Efficient compensation of dimensional errors in robotic machining using imperfect point cloud part inspection data

Abstract

“Process-to-part” robotic machining using low-cost, off-the-shelf industrial robots is of interest for feature machining applications on large components where mounting on conventional machine tools is costly and presents a health and safety risk. For a range of well documented reasons, low-cost industrial robot-based machine tools are limited in terms of machining tolerance range. Work conducted by the authors in Barnfather et al. (2016a, 2016b, 2016c, 2017a, 2017b) investigates these capabilities as well as on-line dimensional error measurement and compensation using optical scanning methods, which have development potential for low cost dense error measurement. A key problem when optically scanning machined surfaces for error measurement is noise and localised data gaps due to reflectance. Robotic machining error compensation in this way can therefore be thought of as a two-part problem involving acquiring quality scan data and processing it optimally to compensate a machining trajectory.
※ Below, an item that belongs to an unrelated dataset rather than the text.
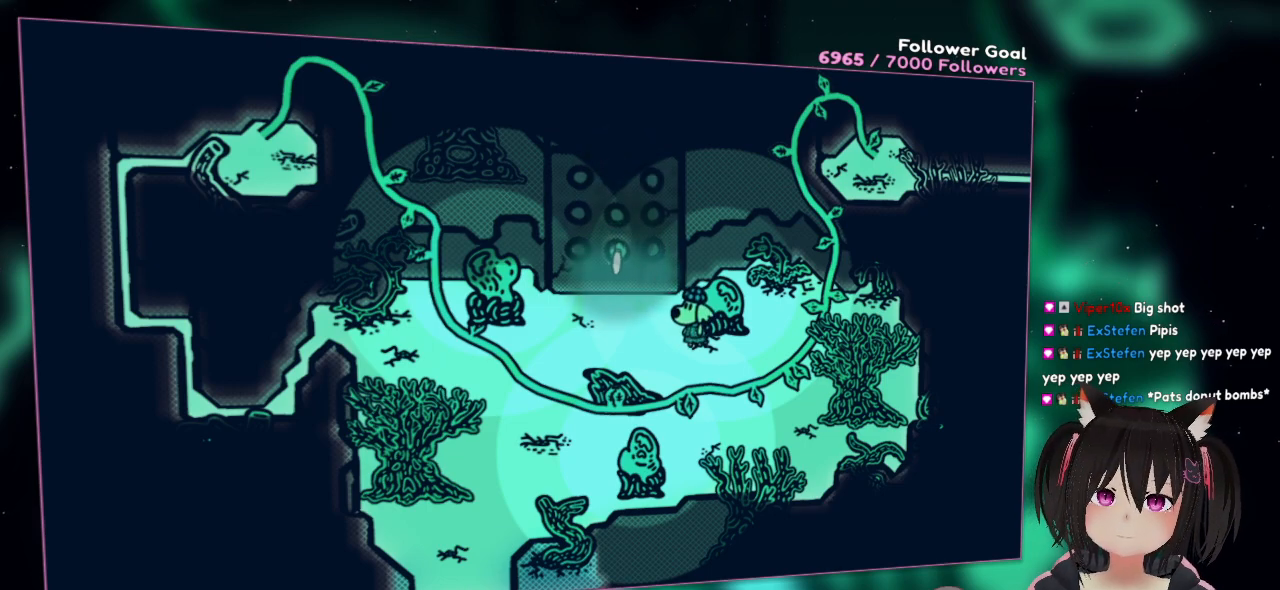
{"buttons": ["R2"], "left_stick": "center", "right_stick": "center", "events": [[17, "R2", "up"], [117, "R2", "down"], [233, "R2", "up"], [417, "R2", "down"]]}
This paper contributes to the latter by presenting a dimensional deviation evaluation method for efficiently computing compensated robotic machining trajectories from aligned optically scanned point clouds without processing redundant data, as is typical in related works. Results validate this method, showing a ∼96% improvement on dimensional error measurement time in comparison to conventional methods, and conclusions are drawn on direction for further development. This method is a novel contribution to the current state of the art of point cloud processing for on-line robotic machining error measurement and compensation, allowing the best to be made of imperfect point cloud inspection scans.